▶ YOUR TASKS:
a: Render this sentence from the Haiti passage in Spanish: "He had the election law changed to allow direct vote of the people, staged a sure-fire campaign with festive bamboches with free rum, food and dancing."
b: Decide whether each statement agrees with the Haiti passage, and support each verdict with a quotation from it: (i) Estime's supporters rioted in the streets in numbers of 20,000. (ii) Estime died in Port-au-Prince. (iii) Magloire's opponent in the election was an obscure lawyer.

▶ PASSAGE GIVEN:
HAITI: Bon Papa

  • Share
  • Read Later

(7 of 10)

Decline & Fall. The President lost control of his ministers; some of the followers he had enriched turned on him and the newspapers called his government a "tremendous scorpion." Frustrated and frenzied, but sure that he was still the choice of the blacks, Estime tried to alter the Constitution so that he could run for a second six-year term; to back him, 20,000 of his supporters rioted in the streets of Port-au-Prince. But the disorder was quelled, and presently the same junta that had deposed Lescot marched again on the same red carpet to Estime's office and sped him on his way to Manhattan (where he died last year, a lonely exile).

For Magloire, the moment of decision had come. The boy who had played in the ruins of Haiti's glory below the Citadel, who had ushered in one President and sent two on their travels, resolved to be President himself. He had the election law changed to allow direct vote of the people, staged a sure-fire campaign with festive bamboches with free rum, food and dancing. By 151,115 votes to 2,000 for his opponent, an obscure architect, the people voted him in.

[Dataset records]

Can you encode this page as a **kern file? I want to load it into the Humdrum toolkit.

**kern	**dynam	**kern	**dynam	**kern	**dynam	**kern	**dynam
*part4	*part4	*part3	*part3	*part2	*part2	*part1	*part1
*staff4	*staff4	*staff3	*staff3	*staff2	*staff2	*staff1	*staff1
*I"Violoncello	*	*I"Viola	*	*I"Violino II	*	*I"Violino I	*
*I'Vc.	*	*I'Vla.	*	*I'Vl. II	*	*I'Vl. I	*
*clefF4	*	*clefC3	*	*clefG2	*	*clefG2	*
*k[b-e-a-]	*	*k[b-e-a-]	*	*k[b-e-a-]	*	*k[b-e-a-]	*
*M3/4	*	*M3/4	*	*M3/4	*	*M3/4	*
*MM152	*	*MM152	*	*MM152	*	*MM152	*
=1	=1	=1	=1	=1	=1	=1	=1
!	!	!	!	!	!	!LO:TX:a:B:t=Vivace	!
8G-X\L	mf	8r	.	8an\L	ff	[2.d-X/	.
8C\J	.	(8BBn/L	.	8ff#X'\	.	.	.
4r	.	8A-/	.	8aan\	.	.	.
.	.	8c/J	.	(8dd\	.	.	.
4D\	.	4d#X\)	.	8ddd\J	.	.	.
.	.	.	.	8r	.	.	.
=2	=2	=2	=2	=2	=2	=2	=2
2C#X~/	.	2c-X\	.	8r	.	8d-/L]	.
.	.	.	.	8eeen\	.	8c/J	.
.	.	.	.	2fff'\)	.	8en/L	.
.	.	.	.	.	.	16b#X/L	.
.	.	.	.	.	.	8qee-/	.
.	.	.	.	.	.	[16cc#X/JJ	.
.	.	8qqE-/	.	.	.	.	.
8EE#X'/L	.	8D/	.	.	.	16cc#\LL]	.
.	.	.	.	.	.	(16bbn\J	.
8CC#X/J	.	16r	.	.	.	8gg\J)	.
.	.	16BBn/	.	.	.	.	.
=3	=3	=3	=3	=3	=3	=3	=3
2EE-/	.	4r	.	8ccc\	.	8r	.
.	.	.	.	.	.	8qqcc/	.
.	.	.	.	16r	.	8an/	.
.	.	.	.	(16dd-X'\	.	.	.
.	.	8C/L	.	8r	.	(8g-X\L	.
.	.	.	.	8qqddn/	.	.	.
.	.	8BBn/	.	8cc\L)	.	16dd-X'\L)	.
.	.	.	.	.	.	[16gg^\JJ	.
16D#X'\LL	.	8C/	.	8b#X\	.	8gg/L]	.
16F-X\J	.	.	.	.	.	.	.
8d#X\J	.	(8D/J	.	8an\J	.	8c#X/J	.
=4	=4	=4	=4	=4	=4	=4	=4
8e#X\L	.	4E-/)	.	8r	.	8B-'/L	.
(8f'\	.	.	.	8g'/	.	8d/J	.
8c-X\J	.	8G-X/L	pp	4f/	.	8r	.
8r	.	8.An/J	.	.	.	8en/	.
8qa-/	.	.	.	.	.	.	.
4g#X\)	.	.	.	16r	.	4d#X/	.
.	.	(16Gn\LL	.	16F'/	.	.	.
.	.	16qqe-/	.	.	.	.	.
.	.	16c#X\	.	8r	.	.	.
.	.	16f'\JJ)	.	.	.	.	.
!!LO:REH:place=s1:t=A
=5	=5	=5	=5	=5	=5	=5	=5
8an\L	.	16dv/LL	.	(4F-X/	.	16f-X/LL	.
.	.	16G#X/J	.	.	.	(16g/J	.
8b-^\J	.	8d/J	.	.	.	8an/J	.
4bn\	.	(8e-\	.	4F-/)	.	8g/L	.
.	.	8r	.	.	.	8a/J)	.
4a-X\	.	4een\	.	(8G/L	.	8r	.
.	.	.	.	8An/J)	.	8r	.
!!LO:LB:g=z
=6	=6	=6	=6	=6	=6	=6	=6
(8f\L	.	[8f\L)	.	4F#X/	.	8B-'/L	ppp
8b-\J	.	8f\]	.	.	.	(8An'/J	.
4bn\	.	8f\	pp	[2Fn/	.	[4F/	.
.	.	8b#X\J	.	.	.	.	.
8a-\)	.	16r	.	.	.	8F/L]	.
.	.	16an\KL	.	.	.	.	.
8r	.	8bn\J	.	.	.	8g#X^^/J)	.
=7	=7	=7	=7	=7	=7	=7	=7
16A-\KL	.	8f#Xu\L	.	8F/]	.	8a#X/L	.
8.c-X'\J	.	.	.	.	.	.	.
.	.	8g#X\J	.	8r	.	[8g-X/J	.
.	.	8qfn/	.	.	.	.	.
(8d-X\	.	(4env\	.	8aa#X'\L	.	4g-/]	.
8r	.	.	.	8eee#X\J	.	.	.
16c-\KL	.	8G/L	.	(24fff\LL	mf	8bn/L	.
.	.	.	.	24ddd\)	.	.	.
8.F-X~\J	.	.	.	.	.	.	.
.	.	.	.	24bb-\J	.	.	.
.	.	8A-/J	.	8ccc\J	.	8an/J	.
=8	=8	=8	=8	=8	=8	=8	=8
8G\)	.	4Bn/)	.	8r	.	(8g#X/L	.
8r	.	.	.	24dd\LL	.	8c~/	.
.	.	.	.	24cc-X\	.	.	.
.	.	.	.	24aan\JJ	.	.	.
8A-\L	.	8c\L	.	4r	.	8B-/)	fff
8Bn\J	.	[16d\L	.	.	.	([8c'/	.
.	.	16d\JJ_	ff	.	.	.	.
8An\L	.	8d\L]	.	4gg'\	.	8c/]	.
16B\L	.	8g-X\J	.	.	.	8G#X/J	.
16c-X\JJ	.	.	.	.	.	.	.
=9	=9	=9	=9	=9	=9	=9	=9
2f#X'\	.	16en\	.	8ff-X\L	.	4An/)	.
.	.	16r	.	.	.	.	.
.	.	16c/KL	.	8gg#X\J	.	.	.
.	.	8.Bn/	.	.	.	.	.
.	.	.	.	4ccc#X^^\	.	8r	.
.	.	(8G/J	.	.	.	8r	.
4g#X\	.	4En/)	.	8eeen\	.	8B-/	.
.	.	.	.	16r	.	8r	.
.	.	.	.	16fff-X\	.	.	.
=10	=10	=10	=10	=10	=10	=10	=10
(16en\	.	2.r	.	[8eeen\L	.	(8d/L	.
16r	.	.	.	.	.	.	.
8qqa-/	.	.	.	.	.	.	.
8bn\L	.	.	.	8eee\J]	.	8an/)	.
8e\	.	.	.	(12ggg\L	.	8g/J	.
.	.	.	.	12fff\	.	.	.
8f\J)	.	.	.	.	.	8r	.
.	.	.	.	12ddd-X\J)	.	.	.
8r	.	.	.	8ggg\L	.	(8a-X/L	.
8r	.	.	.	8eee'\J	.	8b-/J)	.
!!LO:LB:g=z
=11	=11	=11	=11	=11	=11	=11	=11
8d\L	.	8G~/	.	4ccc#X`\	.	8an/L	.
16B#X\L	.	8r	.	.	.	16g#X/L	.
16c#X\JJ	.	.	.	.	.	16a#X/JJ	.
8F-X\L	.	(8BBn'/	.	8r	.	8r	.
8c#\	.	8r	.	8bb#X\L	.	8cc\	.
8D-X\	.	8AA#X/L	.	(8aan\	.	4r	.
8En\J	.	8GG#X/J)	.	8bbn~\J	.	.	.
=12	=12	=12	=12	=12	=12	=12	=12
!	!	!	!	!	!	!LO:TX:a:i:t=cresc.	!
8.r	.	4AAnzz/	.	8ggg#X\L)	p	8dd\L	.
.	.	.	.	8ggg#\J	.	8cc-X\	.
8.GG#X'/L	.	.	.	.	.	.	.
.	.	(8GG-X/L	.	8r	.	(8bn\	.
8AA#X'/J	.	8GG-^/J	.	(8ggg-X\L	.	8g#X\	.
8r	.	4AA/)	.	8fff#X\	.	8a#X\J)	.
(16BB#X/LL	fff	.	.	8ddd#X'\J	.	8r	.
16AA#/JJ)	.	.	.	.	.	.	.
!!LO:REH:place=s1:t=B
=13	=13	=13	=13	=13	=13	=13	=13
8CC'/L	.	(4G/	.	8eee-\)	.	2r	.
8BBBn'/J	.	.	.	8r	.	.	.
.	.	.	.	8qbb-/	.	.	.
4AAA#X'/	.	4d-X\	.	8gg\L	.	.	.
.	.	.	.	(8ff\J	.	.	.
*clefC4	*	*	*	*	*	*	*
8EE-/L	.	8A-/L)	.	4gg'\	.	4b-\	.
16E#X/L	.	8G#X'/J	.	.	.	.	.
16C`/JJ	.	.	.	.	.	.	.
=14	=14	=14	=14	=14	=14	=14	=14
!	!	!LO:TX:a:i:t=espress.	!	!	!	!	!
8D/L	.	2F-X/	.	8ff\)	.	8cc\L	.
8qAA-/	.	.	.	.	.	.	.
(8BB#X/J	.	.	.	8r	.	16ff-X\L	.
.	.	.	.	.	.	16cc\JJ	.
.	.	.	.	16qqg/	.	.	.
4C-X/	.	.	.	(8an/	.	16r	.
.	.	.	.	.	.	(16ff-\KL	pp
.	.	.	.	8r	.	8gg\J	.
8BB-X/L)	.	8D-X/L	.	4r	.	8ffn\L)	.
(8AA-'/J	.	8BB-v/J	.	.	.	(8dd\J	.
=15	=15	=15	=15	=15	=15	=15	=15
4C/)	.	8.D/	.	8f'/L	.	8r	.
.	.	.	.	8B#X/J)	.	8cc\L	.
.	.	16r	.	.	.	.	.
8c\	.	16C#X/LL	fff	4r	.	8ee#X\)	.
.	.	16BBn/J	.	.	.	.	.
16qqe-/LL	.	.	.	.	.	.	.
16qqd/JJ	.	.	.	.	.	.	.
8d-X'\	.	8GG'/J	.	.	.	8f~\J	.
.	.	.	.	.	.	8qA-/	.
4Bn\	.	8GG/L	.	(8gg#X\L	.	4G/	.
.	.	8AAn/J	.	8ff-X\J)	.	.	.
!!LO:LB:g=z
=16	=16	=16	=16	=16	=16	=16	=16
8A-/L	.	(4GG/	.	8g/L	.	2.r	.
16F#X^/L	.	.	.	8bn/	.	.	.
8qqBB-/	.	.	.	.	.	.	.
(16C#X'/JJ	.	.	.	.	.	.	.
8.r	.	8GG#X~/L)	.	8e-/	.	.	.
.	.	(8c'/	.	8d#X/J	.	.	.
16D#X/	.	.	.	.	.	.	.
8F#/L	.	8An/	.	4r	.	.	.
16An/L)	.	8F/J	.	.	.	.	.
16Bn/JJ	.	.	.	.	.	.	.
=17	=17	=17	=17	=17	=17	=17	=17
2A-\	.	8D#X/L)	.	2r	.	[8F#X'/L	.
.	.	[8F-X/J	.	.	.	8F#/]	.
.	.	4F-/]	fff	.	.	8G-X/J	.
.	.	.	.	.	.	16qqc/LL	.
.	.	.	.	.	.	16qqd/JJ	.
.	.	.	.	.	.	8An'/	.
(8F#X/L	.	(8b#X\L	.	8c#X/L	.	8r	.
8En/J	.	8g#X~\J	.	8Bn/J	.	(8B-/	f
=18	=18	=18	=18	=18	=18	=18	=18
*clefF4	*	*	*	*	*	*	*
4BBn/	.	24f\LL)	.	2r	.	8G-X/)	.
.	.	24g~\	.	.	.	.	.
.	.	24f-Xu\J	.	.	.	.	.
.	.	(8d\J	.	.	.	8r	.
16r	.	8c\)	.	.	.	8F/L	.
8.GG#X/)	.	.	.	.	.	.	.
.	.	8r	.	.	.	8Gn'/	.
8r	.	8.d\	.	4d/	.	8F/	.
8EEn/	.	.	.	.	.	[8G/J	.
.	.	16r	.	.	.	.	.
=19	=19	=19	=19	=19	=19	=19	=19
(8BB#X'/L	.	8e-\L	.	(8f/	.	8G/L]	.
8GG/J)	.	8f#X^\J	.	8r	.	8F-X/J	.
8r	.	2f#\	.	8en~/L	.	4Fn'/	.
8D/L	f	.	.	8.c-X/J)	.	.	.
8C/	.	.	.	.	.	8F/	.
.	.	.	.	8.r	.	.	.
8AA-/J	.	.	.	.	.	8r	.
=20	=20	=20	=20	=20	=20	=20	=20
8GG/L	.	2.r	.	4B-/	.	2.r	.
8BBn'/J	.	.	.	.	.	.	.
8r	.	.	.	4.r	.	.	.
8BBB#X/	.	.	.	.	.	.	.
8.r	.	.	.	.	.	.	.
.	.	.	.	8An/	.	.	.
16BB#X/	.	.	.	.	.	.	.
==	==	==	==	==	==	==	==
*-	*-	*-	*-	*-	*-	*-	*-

▶ ANSWERS TO THE EXERCISE:
a: Hizo cambiar la ley electoral para permitir el voto directo del pueblo y organizó una campaña infalible con festivas bamboches, con ron, comida y baile gratis.

b:
(i) Yes: "to back him, 20,000 of his supporters rioted in the streets of Port-au-Prince"
(ii) No: "sped him on his way to Manhattan (where he died last year, a lonely exile)"
(iii) No: "By 151,115 votes to 2,000 for his opponent, an obscure architect"